Conditional execution
For granular data processing control, you can conditionally run or skip transformations within gems in your pipeline.
This means you can configure pass-through conditions on gems to dynamically control whether a transformation is executed. You also have the option to configure a removal condition on a gem, which not only skips the transformation but also removes the gem and all associated downstream transformations from pipeline execution.
Configure conditions
To configure a condition on a gem:
- Click the ... (ellipsis) on a gem.
- Select the Add Condition option.
- Choose the Pass through condition or Remove condition option.
- Write your condition in Scala or Python, depending on your project language.
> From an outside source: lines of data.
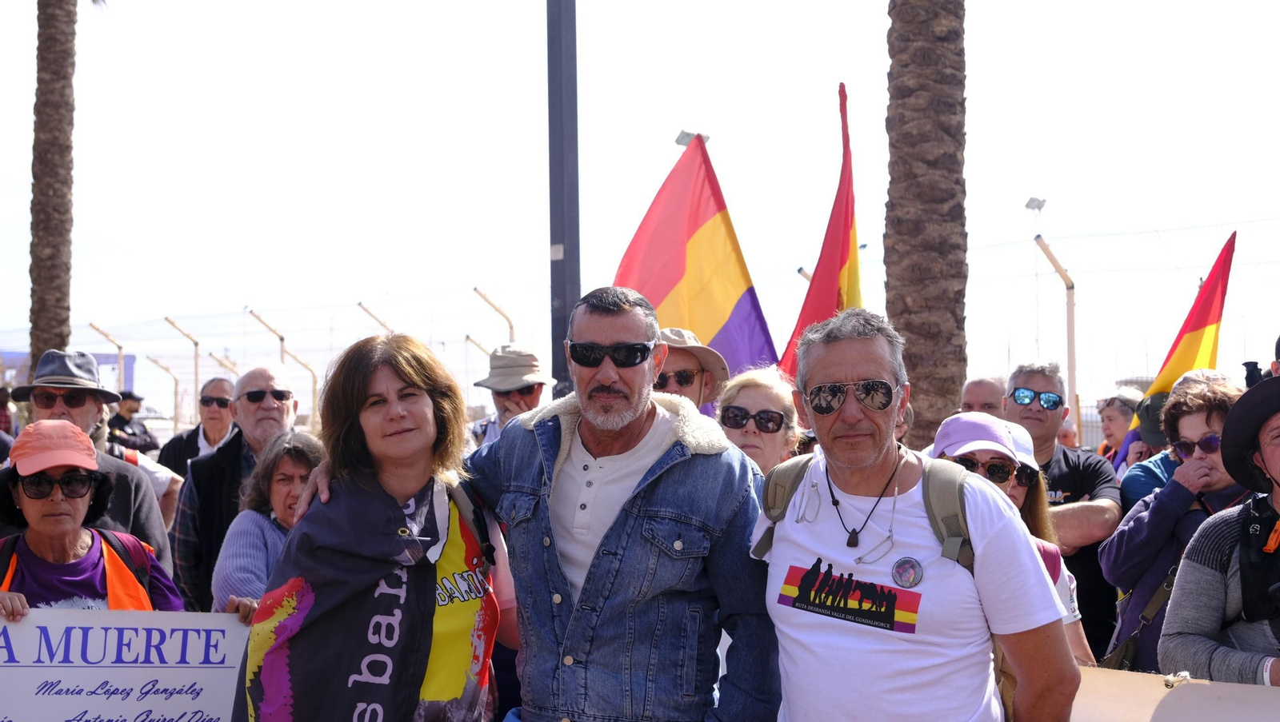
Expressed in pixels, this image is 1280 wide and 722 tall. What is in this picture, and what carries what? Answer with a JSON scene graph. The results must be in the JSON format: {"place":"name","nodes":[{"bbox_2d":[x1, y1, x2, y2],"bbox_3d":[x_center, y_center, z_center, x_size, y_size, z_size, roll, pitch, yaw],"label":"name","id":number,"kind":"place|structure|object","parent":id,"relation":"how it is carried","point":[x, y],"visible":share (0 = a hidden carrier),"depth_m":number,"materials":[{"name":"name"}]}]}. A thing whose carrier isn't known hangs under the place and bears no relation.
{"place":"outdoors","nodes":[
{"label":"outdoors","id":0,"kind":"place"},
{"bbox_2d":[0,0,1279,405],"label":"sky","id":1,"kind":"structure","parent":0,"point":[651,134],"materials":[{"name":"white"}]},
{"bbox_2d":[675,130,710,146],"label":"floodlight","id":2,"kind":"object","parent":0,"point":[677,141],"visible":0.26,"depth_m":15.18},
{"bbox_2d":[1220,374,1279,491],"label":"black hat","id":3,"kind":"object","parent":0,"point":[1244,400],"visible":0.99,"depth_m":3.49,"materials":[{"name":"black fabric"}]},
{"bbox_2d":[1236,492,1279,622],"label":"backpack","id":4,"kind":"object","parent":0,"point":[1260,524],"visible":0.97,"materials":[{"name":"black fabric"}]},
{"label":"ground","id":5,"kind":"structure","parent":0},
{"bbox_2d":[0,385,18,436],"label":"person","id":6,"kind":"object","parent":5,"relation":"on","point":[6,418],"visible":0.55,"depth_m":13.45},
{"bbox_2d":[26,0,79,370],"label":"palm tree","id":7,"kind":"object","parent":5,"relation":"on","point":[61,326],"visible":0.85,"depth_m":14.02,"materials":[{"name":"brown plant"}]},
{"bbox_2d":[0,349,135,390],"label":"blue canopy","id":8,"kind":"object","parent":5,"relation":"on","point":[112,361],"visible":0.3,"depth_m":32.00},
{"bbox_2d":[0,349,179,582],"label":"man","id":9,"kind":"object","parent":5,"relation":"on","point":[52,404],"visible":0.41,"depth_m":5.06},
{"bbox_2d":[0,420,183,618],"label":"woman","id":10,"kind":"object","parent":5,"relation":"on","point":[45,510],"visible":0.6,"depth_m":4.27},
{"bbox_2d":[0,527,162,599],"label":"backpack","id":11,"kind":"object","parent":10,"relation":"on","point":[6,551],"visible":0.4,"depth_m":4.26,"materials":[{"name":"fabric"}]},
{"bbox_2d":[0,608,255,721],"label":"sign","id":12,"kind":"object","parent":10,"relation":"in","point":[26,629],"visible":0.92,"depth_m":3.85,"materials":[{"name":"white"}]},
{"bbox_2d":[86,320,125,388],"bbox_3d":[-9.450,0.992,26.990,0.399,3.200,0.236,0,-2,0],"label":"fence post","id":13,"kind":"object","parent":5,"relation":"on","point":[119,347],"visible":0.53,"depth_m":27.06,"materials":[{"name":"metal"}]},
{"bbox_2d":[106,391,159,454],"bbox_3d":[-5.027,0.964,14.676,0.581,1.341,0.693,-1,-2,19],"label":"man","id":14,"kind":"object","parent":5,"relation":"on","point":[121,421],"visible":0.53,"depth_m":14.61},
{"bbox_2d":[145,356,181,430],"bbox_3d":[-9.325,1.543,29.772,0.539,3.147,0.168,0,-2,0],"label":"fence post","id":15,"kind":"object","parent":5,"relation":"on","point":[156,361],"visible":0.7,"depth_m":29.78,"materials":[{"name":"metal"}]},
{"bbox_2d":[159,314,200,424],"bbox_3d":[-7.983,1.028,26.482,0.467,3.482,0.250,0,-2,0],"label":"fence post","id":16,"kind":"object","parent":5,"relation":"on","point":[195,379],"visible":0.67,"depth_m":26.54,"materials":[{"name":"beige metal"}]},
{"bbox_2d":[156,376,238,474],"bbox_3d":[-2.460,0.687,8.756,0.521,1.159,0.608,-1,-2,15],"label":"man","id":17,"kind":"object","parent":5,"relation":"on","point":[211,388],"visible":0.53,"depth_m":8.67},
{"bbox_2d":[206,351,239,382],"bbox_3d":[-7.839,1.280,28.504,0.491,2.828,0.195,0,-2,0],"label":"fence post","id":18,"kind":"object","parent":5,"relation":"on","point":[211,354],"visible":0.46,"depth_m":28.47,"materials":[{"name":"metal"}]},
{"bbox_2d":[170,362,296,611],"bbox_3d":[-1.439,0.735,5.596,0.509,1.443,0.702,0,-2,0],"label":"man","id":19,"kind":"object","parent":5,"relation":"on","point":[262,372],"visible":0.53,"depth_m":5.48},
{"bbox_2d":[247,308,287,362],"bbox_3d":[-6.312,0.831,25.766,0.396,3.242,0.357,0,-2,0],"label":"fence post","id":20,"kind":"object","parent":5,"relation":"on","point":[281,338],"visible":0.51,"depth_m":25.82,"materials":[{"name":"metal"}]},
{"bbox_2d":[209,428,327,613],"bbox_3d":[-1.085,0.817,4.808,0.511,1.167,0.629,0,-2,0],"label":"woman","id":21,"kind":"object","parent":5,"relation":"on","point":[293,473],"visible":0.38,"depth_m":4.84},
{"bbox_2d":[281,348,318,420],"bbox_3d":[-5.631,1.267,24.977,0.570,3.005,0.187,0,-2,0],"label":"fence post","id":22,"kind":"object","parent":5,"relation":"on","point":[294,356],"visible":0.52,"depth_m":25.00,"materials":[{"name":"metal"}]},
{"bbox_2d":[231,331,516,721],"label":"woman","id":23,"kind":"object","parent":5,"relation":"on","point":[376,398],"visible":0.94,"depth_m":3.60},
{"bbox_2d":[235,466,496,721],"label":"flag","id":24,"kind":"object","parent":23,"relation":"on","point":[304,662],"visible":0.92,"depth_m":3.56,"materials":[{"name":"fabric"}]},
{"bbox_2d":[356,301,394,334],"bbox_3d":[-3.828,0.692,22.000,0.403,2.920,0.223,0,-2,0],"label":"fence post","id":25,"kind":"object","parent":5,"relation":"on","point":[359,303],"visible":0.37,"depth_m":22.02,"materials":[{"name":"metal"}]},
{"bbox_2d":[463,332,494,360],"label":"fence post","id":26,"kind":"object","parent":5,"relation":"on","point":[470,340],"visible":0.36,"depth_m":26.88,"materials":[{"name":"metal"}]},
{"bbox_2d":[472,286,516,344],"bbox_3d":[-1.951,0.622,20.595,0.425,3.112,0.257,0,-2,0],"label":"fence post","id":27,"kind":"object","parent":5,"relation":"on","point":[475,290],"visible":0.45,"depth_m":20.63,"materials":[{"name":"metal"}]},
{"bbox_2d":[467,345,554,446],"bbox_3d":[-0.560,0.609,7.031,0.502,1.392,0.576,0,-2,0],"label":"man","id":28,"kind":"object","parent":5,"relation":"on","point":[531,395],"visible":0.39,"depth_m":6.96},
{"bbox_2d":[267,295,769,721],"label":"man","id":29,"kind":"object","parent":5,"relation":"on","point":[693,478],"visible":0.96,"depth_m":3.38},
{"bbox_2d":[546,0,580,396],"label":"pole","id":30,"kind":"object","parent":5,"relation":"on","point":[563,299],"visible":0.69,"depth_m":8.44,"materials":[{"name":"metal"}]},
{"bbox_2d":[0,212,1279,446],"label":"wire fence","id":31,"kind":"object","parent":5,"relation":"on","point":[475,290],"visible":0.59,"depth_m":17.43,"materials":[{"name":"metal"}]},
{"bbox_2d":[654,328,731,414],"bbox_3d":[0.110,0.626,5.740,0.576,1.530,0.522,0,-2,-15],"label":"man","id":32,"kind":"object","parent":5,"relation":"on","point":[693,393],"visible":0.27,"depth_m":5.68},
{"bbox_2d":[613,132,779,381],"bbox_3d":[0.230,-0.090,7.182,1.132,2.074,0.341,0,-2,0],"label":"flag","id":33,"kind":"object","parent":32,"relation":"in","point":[732,301],"visible":0.68,"depth_m":7.18,"materials":[{"name":"fabric"}]},
{"bbox_2d":[713,367,802,474],"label":"woman","id":34,"kind":"object","parent":5,"relation":"on","point":[774,404],"visible":0.36,"depth_m":5.04},
{"bbox_2d":[795,265,811,282],"bbox_3d":[1.682,0.502,14.463,0.325,2.857,0.235,0,-2,0],"label":"fence post","id":35,"kind":"object","parent":5,"relation":"on","point":[799,271],"visible":0.14,"depth_m":14.49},
{"bbox_2d":[776,80,863,379],"bbox_3d":[0.869,-0.110,6.877,0.499,2.338,0.762,0,-2,0],"label":"flag","id":36,"kind":"object","parent":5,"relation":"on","point":[832,278],"visible":0.48,"depth_m":6.90,"materials":[{"name":"red fabric"}]},
{"bbox_2d":[750,309,1078,721],"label":"man","id":37,"kind":"object","parent":5,"relation":"on","point":[876,459],"visible":0.99,"depth_m":3.02},
{"bbox_2d":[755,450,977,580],"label":"backpack","id":38,"kind":"object","parent":37,"relation":"on","point":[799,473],"visible":0.33,"depth_m":3.08,"materials":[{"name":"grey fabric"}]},
{"bbox_2d":[884,0,968,448],"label":"palm tree","id":39,"kind":"object","parent":5,"relation":"on","point":[936,366],"visible":0.82,"depth_m":8.17,"materials":[{"name":"brown plant"}]},
{"bbox_2d":[958,376,1006,417],"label":"man","id":40,"kind":"object","parent":5,"relation":"on","point":[980,393],"visible":0.36,"depth_m":7.19},
{"bbox_2d":[928,410,1091,693],"bbox_3d":[0.974,0.739,4.301,0.569,1.177,0.657,0,-2,0],"label":"woman","id":41,"kind":"object","parent":5,"relation":"on","point":[980,455],"visible":0.15,"depth_m":4.33},
{"bbox_2d":[1024,196,1047,212],"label":"floodlight","id":42,"kind":"object","parent":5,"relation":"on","point":[1029,205],"visible":0.8,"depth_m":33.31,"materials":[{"name":"grey"}]},
{"bbox_2d":[1034,233,1079,432],"bbox_3d":[3.477,0.420,12.601,0.306,2.786,0.241,0,-2,0],"label":"fence post","id":43,"kind":"object","parent":5,"relation":"on","point":[1068,315],"visible":0.59,"depth_m":12.62,"materials":[{"name":"metal"}]},
{"bbox_2d":[1002,362,1123,661],"bbox_3d":[1.531,0.754,5.621,0.563,1.478,0.661,0,-2,0],"label":"man","id":44,"kind":"object","parent":5,"relation":"on","point":[1054,448],"visible":0.55,"depth_m":5.48},
{"bbox_2d":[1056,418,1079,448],"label":"person","id":45,"kind":"object","parent":5,"relation":"on","point":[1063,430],"visible":0.22,"depth_m":9.87},
{"bbox_2d":[1093,388,1145,466],"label":"woman","id":46,"kind":"object","parent":5,"relation":"on","point":[1121,414],"visible":0.36,"depth_m":8.98},
{"bbox_2d":[1070,667,1279,721],"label":"banner","id":47,"kind":"object","parent":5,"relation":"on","point":[1172,694],"visible":0.76,"depth_m":3.28,"materials":[{"name":"beige fabric"}]},
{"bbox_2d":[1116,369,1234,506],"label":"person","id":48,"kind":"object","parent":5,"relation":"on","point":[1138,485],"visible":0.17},
{"bbox_2d":[1136,230,1236,430],"bbox_3d":[2.686,0.043,7.525,0.447,1.318,0.419,0,-2,0],"label":"flag","id":49,"kind":"object","parent":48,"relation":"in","point":[1190,326],"visible":0.58,"depth_m":7.50,"materials":[{"name":"fabric"}]},
{"bbox_2d":[1098,376,1254,674],"bbox_3d":[1.736,0.730,4.611,0.603,1.326,0.664,0,-2,0],"label":"woman","id":50,"kind":"object","parent":5,"relation":"on","point":[1206,406],"visible":0.47,"depth_m":4.61},
{"bbox_2d":[1097,565,1178,670],"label":"shoulder bag","id":51,"kind":"object","parent":50,"relation":"hanging from","point":[1128,645],"visible":0.39,"depth_m":4.51,"materials":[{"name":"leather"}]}
]}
When a condition is set on a gem, a (C) symbol will appear before the gem name. When a gem meets a pass-through or removed condition, the interims will not be displayed on the edges associated with that gem.
Pass-through condition
Pass-through conditions let you skip the transformation of a gem or subgraph and maintain the input data as the output data. This ensures that the data passes through the gem or subgraph without any modification.
When using pass-through conditions, be aware that:
- The gem or subgraph must be connected in the pipeline, meaning it should have both an input port and an output port. This allows the data to flow through the gem.
- Pass-through conditions are not applicable to source and target elements within the pipeline. These elements represent the data source and destination and do not involve any transformation logic.
Removal condition
When a removal condition is met, the associated gem and all of its downstream gems are excluded from the pipeline execution. Unlike pass-through conditions, you can use removal conditions on Source and Target gems.
Example: Run if input record count > 0
Assume you only want to write to a target table if the input record count is greater than zero.
You can use a removal condition to do so:
- Click the ... (ellipsis) on the Target gem.
- Select the Add Condition option.
- Note that you can only define a removal condition.
- Use the condition
df_<input_gem_name>.count() > 0
. This example is Python code. - Click OK to save.